What you are asked to do: Please copy the lines below word for word, keeping their order.

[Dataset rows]
+ + + + +
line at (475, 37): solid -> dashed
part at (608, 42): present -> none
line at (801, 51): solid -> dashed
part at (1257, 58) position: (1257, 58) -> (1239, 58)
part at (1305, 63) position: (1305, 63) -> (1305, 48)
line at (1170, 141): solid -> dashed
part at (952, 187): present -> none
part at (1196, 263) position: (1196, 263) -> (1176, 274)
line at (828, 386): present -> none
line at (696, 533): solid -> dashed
+ + + + +
Exercise result:
line at (475, 37): solid -> dashed
part at (608, 42): present -> none
line at (801, 51): solid -> dashed
part at (1257, 58) position: (1257, 58) -> (1239, 58)
part at (1305, 63) position: (1305, 63) -> (1305, 48)
line at (1170, 141): solid -> dashed
part at (952, 187): present -> none
part at (1196, 263) position: (1196, 263) -> (1176, 274)
line at (828, 386): present -> none
line at (696, 533): solid -> dashed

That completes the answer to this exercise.